Natural Selection and Genotype Changes
Selection Mechanisms
The focus then shifts to how natural selection impacts allele and genotype frequencies. A thought experiment examines the peppered moth and the profound effect of environmental changes, specifically rapid industrialization, on the survival rates of its color variants. This analysis contextualizes the environmental transformations since the Industrial Revolution and the subsequent shifts in phenotypic advantages.
Case Study: Peppered Moth (Biston betularia)
In the case study of the Peppered Moth (Biston betularia), two primary phenotype colors are observed: Typica, which is recessive and light-colored, and Carbonaria, which is dominant and dark-colored. Expected allele frequencies are significantly influenced by environmental camouflage. A scenario demonstrates fitness values for each phenotype based on environmental benefits: the homozygous dominant (Carbonaria) has a fitness of 1, while the homozygous recessive (Typica) has a fitness of 0.5. This illustrates a rapid change in allele frequencies when the dominant phenotype confers a strong environmental advantage.
Historical Context and Impact of Pollution
The historical event of the "Great Smog of London" is highlighted to illustrate the detrimental consequences of pollution, which ultimately instigated legislative changes and heightened ecological awareness. A follow-up discussion reveals how subsequent pollution reduction influenced the moth populations, observing a delayed genetic response to these environmental improvements. The study of these moths underscores the necessity for long-term perspectives on selection and adaptation in animal species.
Genetic Response Delays
The disparity in the removal rates of beneficial phenotypes after environmental improvements emphasizes the extended timeline required for genetic adaptations. Empirical observations show that overall phenotypic changes lagged behind environmental shifts, thereby demonstrating the inherent complexities of evolutionary responses following drastic ecological changes.
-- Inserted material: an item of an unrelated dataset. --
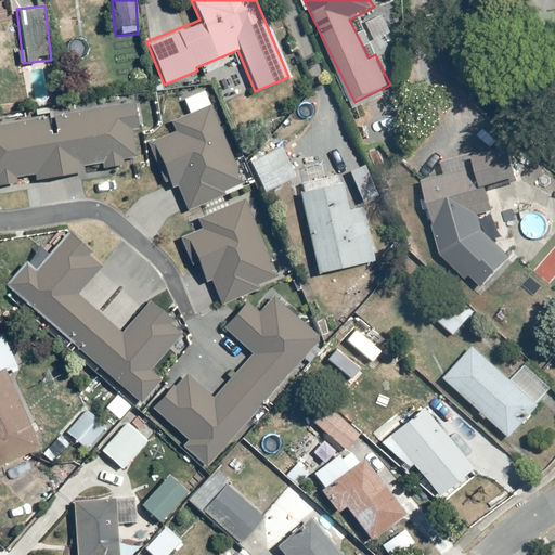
[(554,10),(538,13),(545,63),(554,61),(554,10)]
Implications and Applications of Selection in Populations
Impact of Selection on Genotype Frequencies
A summary of outcomes under selective pressures indicates that dominant alleles generally fare better in terms of representation compared to recessive alleles, as selection processes yield varied outcomes depending on genetic visibility. Empirical data analyzed across generations highlight the critical importance of the genotype-phenotype relationship and the implications of recessive and dominant trait dynamics on population changes.
Practical Applications Regarding Hardy-Weinberg Violations
Discussion of population data aims to examine deviations from expected Hardy-Weinberg frequencies. Notable patterns observed include increased homozygote frequencies coupled with reduced heterozygote frequencies, which are indicative of potential inbreeding scenarios. Key considerations for future population studies involve classifying genetic impacts on allele frequencies and identifying potential environmental adaptations, while also ensuring the avoidance of technical mismatches during pattern analysis.